There is a striking resemblance to Romanian director Cristian Mungiu’s 2007 masterpiece 4 Months, 3 Weeks and 2 Days. Both films are about two young women supporting one another when one of them secretly attempts to get an abortion. Both films show the hardships they encounter in the process. But where Mungiu’s 1980s-set story was an evisceration of policies and laws that essentially made Romanian women third-class citizens, Hittman isn’t nearly as pointedly didactic.
Even though her rage at the situation Autumn finds herself in is palpable, there is noticeable subtlety in how the filmmaker depicts the institutions and people the teenager encounters during her travails. Hittman could have thrown spears of vitriol and judgment in the direction of the Pennsylvania clinics (and those like them) her heroine first encounters. But she refuses to do this, the same going for Autumn’s obviously hardscrabble home life and with whatever might be going on at school.
This gives the director’s film a layer of thoughtful uncertainty that’s haunting. Augmenting this further is newcomer Flanigan’s fabulous, viscerally unrefined performance. She is Autumn, and whether cagily staring down the Pennsylvania clinician who is stating more propaganda than she is truth, or having her veneer of strength slowly stripped away by a New York social worker who knows just which questions to ask, the actress conveys so much potent truth by barely whispering a single word. Flanigan’s body language, her crumpled physical fragility, it’s all extraordinary, and there was never an instant where I could take my eyes off of her.

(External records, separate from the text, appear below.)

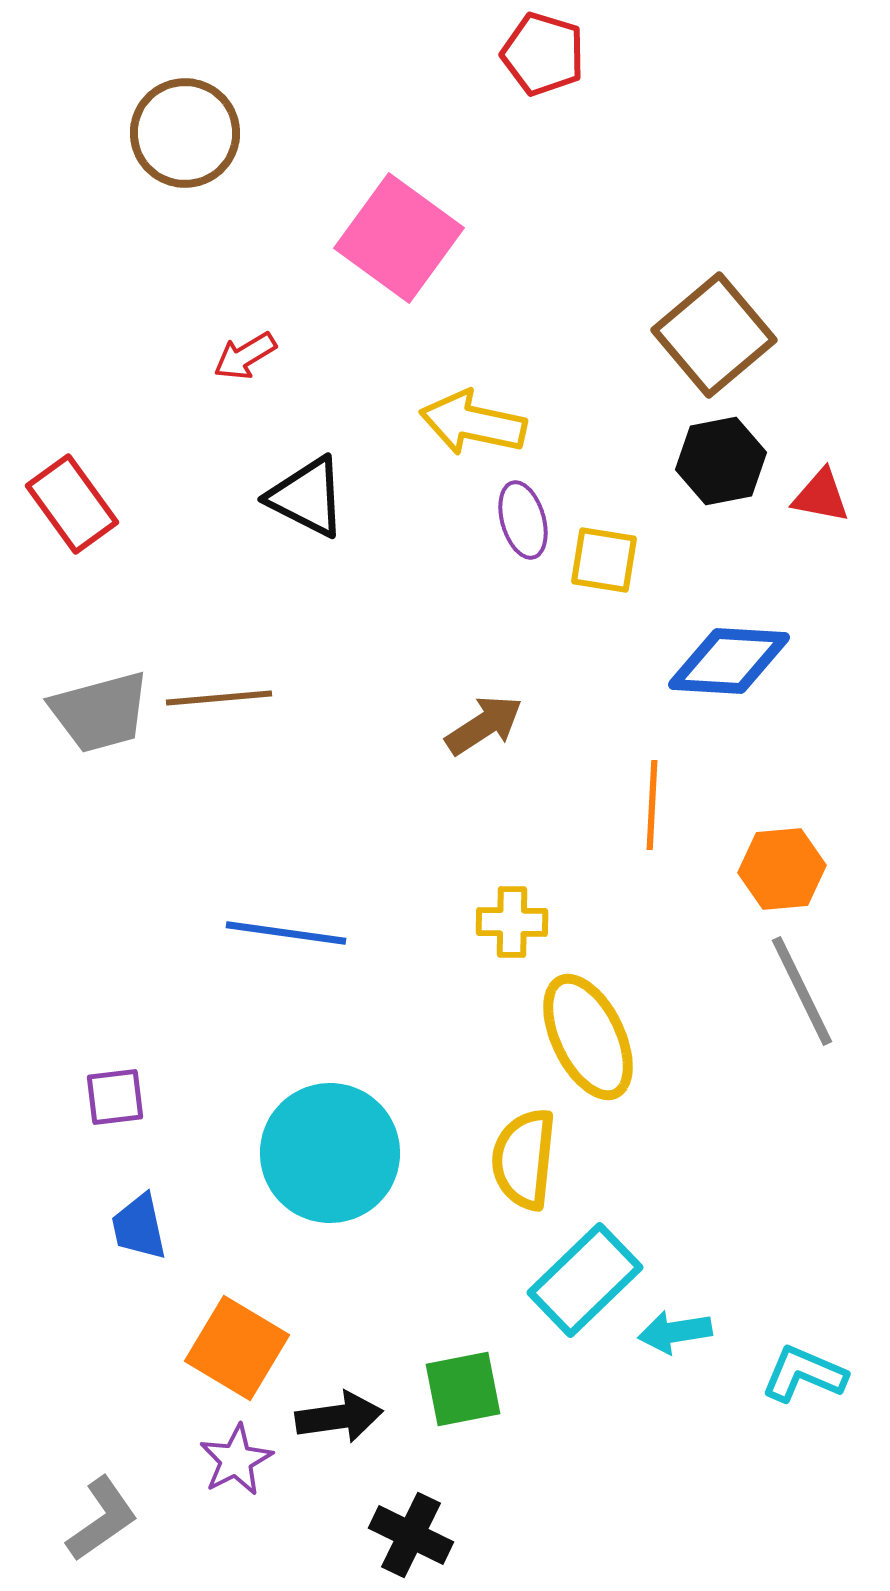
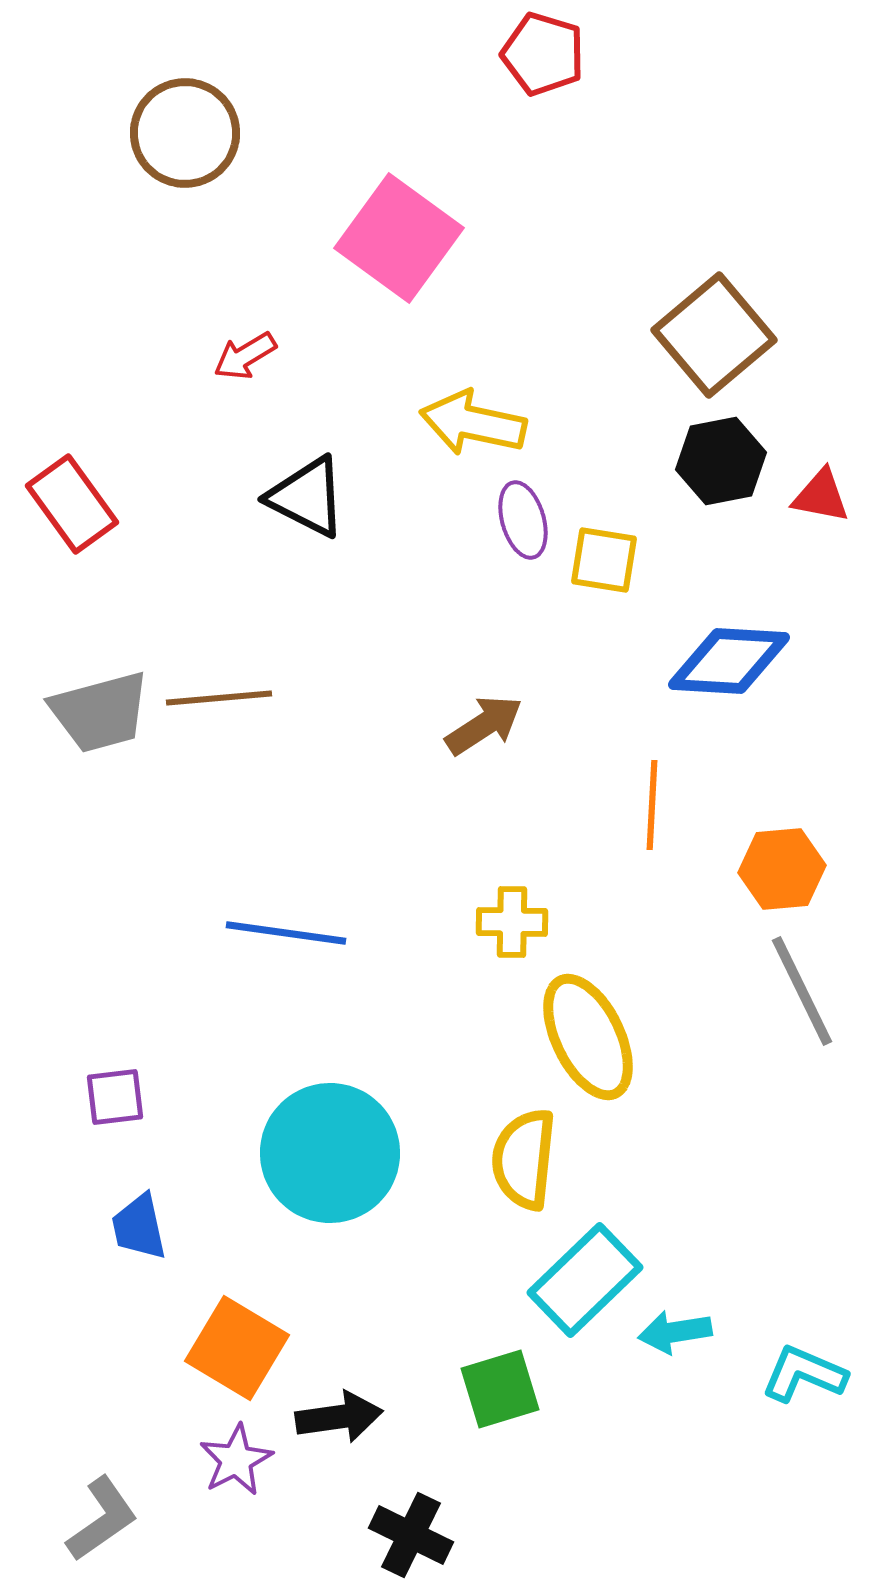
green square: moved 37 px right; rotated 6 degrees counterclockwise
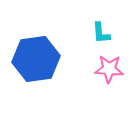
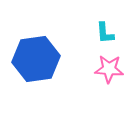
cyan L-shape: moved 4 px right
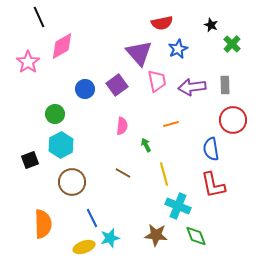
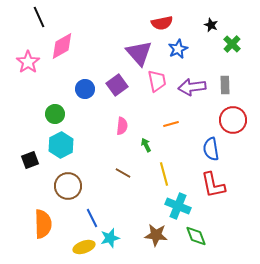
brown circle: moved 4 px left, 4 px down
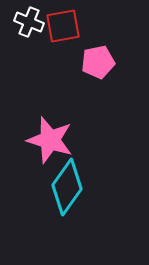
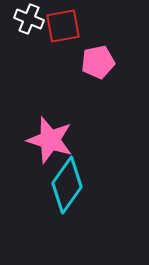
white cross: moved 3 px up
cyan diamond: moved 2 px up
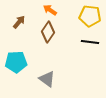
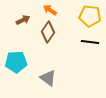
brown arrow: moved 4 px right, 2 px up; rotated 24 degrees clockwise
gray triangle: moved 1 px right, 1 px up
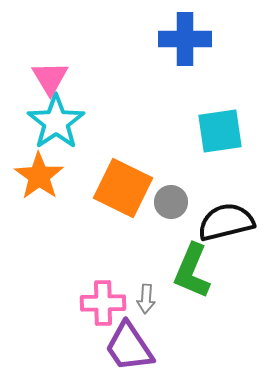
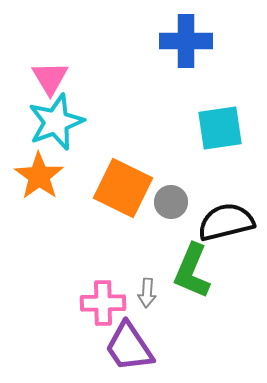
blue cross: moved 1 px right, 2 px down
cyan star: rotated 14 degrees clockwise
cyan square: moved 3 px up
gray arrow: moved 1 px right, 6 px up
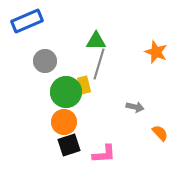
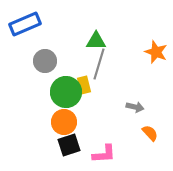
blue rectangle: moved 2 px left, 3 px down
orange semicircle: moved 10 px left
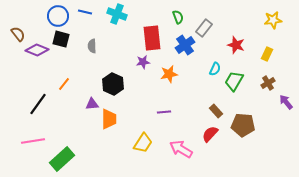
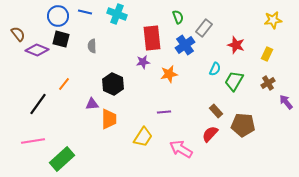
yellow trapezoid: moved 6 px up
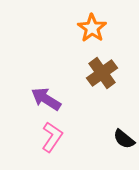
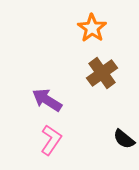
purple arrow: moved 1 px right, 1 px down
pink L-shape: moved 1 px left, 3 px down
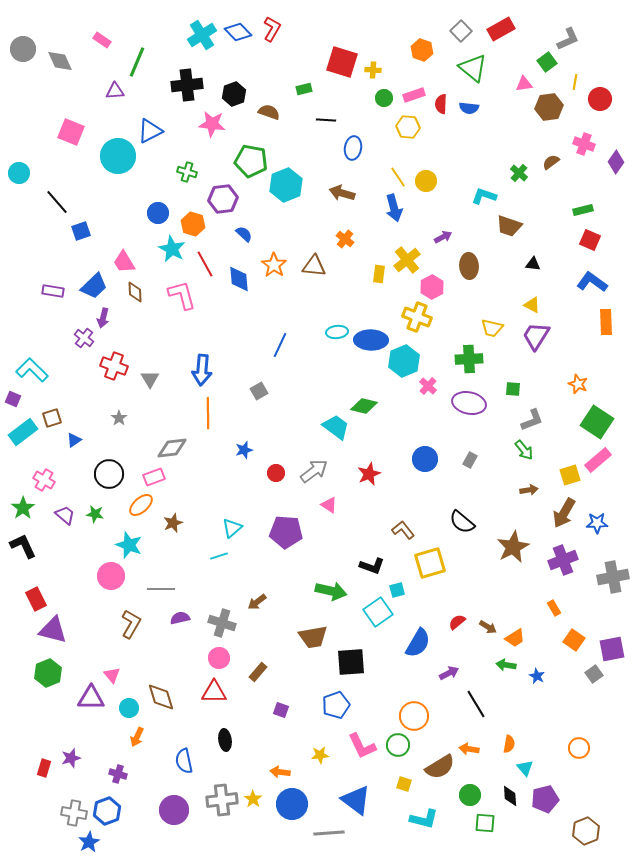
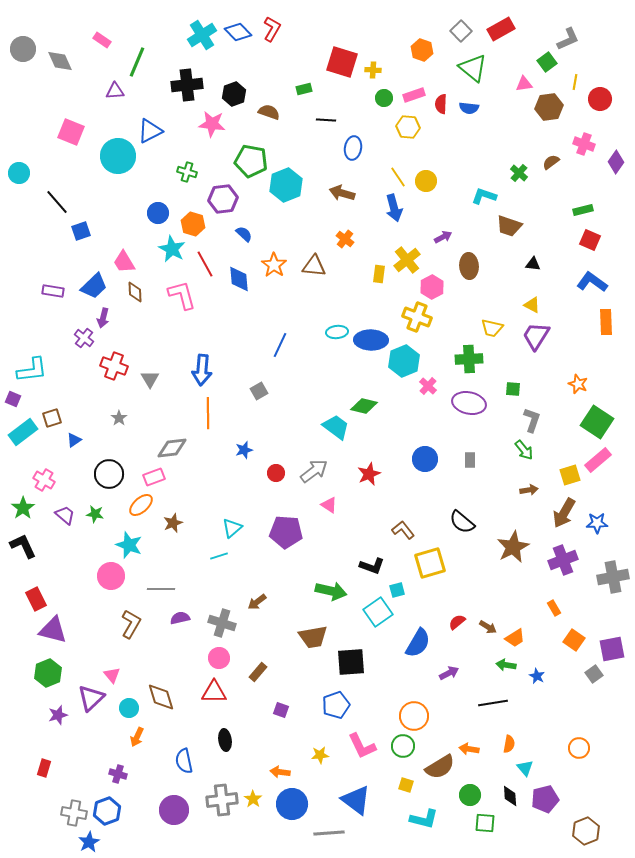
cyan L-shape at (32, 370): rotated 128 degrees clockwise
gray L-shape at (532, 420): rotated 50 degrees counterclockwise
gray rectangle at (470, 460): rotated 28 degrees counterclockwise
purple triangle at (91, 698): rotated 44 degrees counterclockwise
black line at (476, 704): moved 17 px right, 1 px up; rotated 68 degrees counterclockwise
green circle at (398, 745): moved 5 px right, 1 px down
purple star at (71, 758): moved 13 px left, 43 px up
yellow square at (404, 784): moved 2 px right, 1 px down
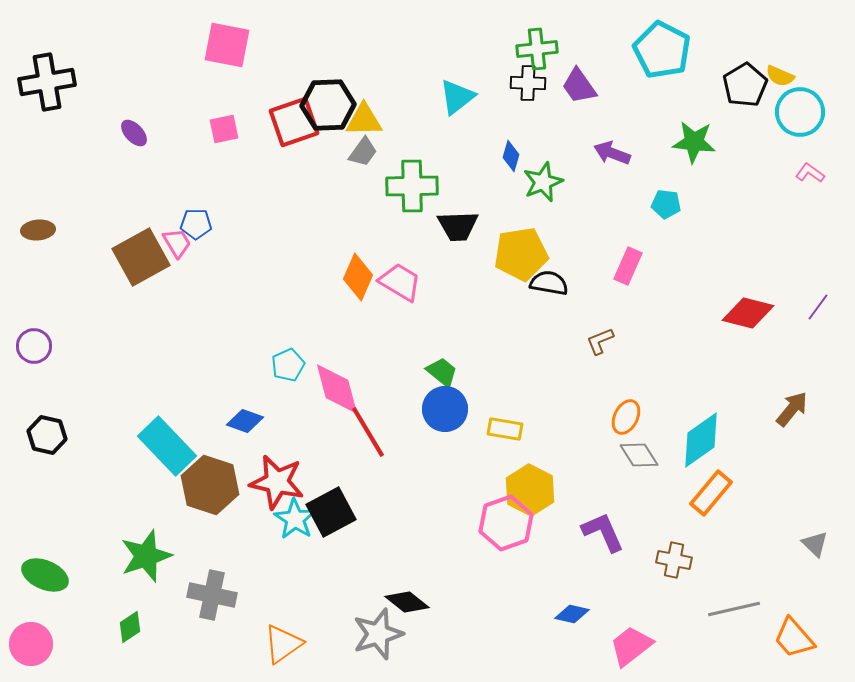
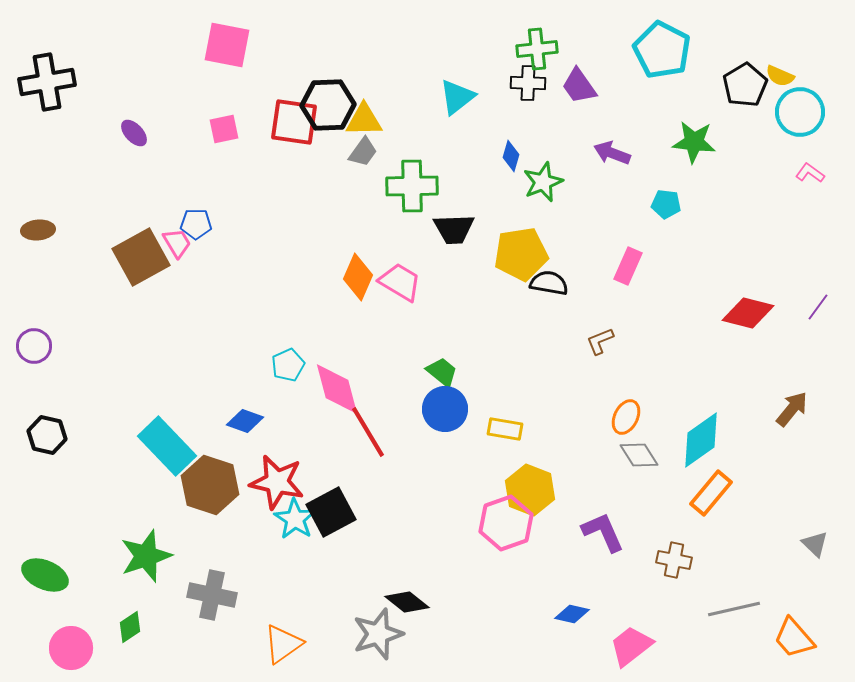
red square at (294, 122): rotated 27 degrees clockwise
black trapezoid at (458, 226): moved 4 px left, 3 px down
yellow hexagon at (530, 490): rotated 6 degrees counterclockwise
pink circle at (31, 644): moved 40 px right, 4 px down
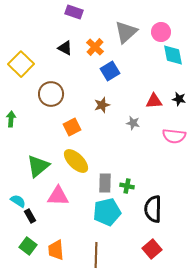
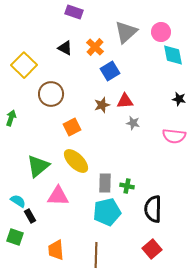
yellow square: moved 3 px right, 1 px down
red triangle: moved 29 px left
green arrow: moved 1 px up; rotated 14 degrees clockwise
green square: moved 13 px left, 9 px up; rotated 18 degrees counterclockwise
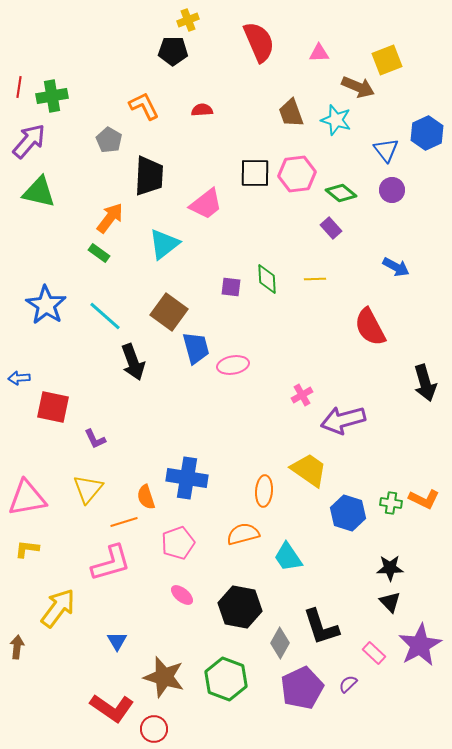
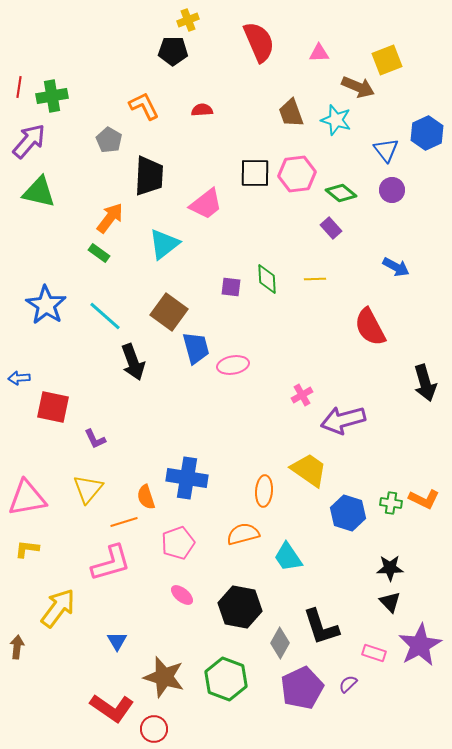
pink rectangle at (374, 653): rotated 25 degrees counterclockwise
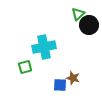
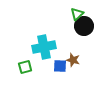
green triangle: moved 1 px left
black circle: moved 5 px left, 1 px down
brown star: moved 18 px up
blue square: moved 19 px up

I can say the same about the entire film. Hittman’s drama is close to perfect, everything building to a cathartically exhilarating final few moments that broke my heart and healed my soul pretty much at the exact same time. Even with a slew of unresolved questions left precipitously dangling, Autumn’s story climaxes with a form of winsome sincerity that brought me to tears, Never Rarely Sometimes Always a boldly assertive triumph I won’t soon forget.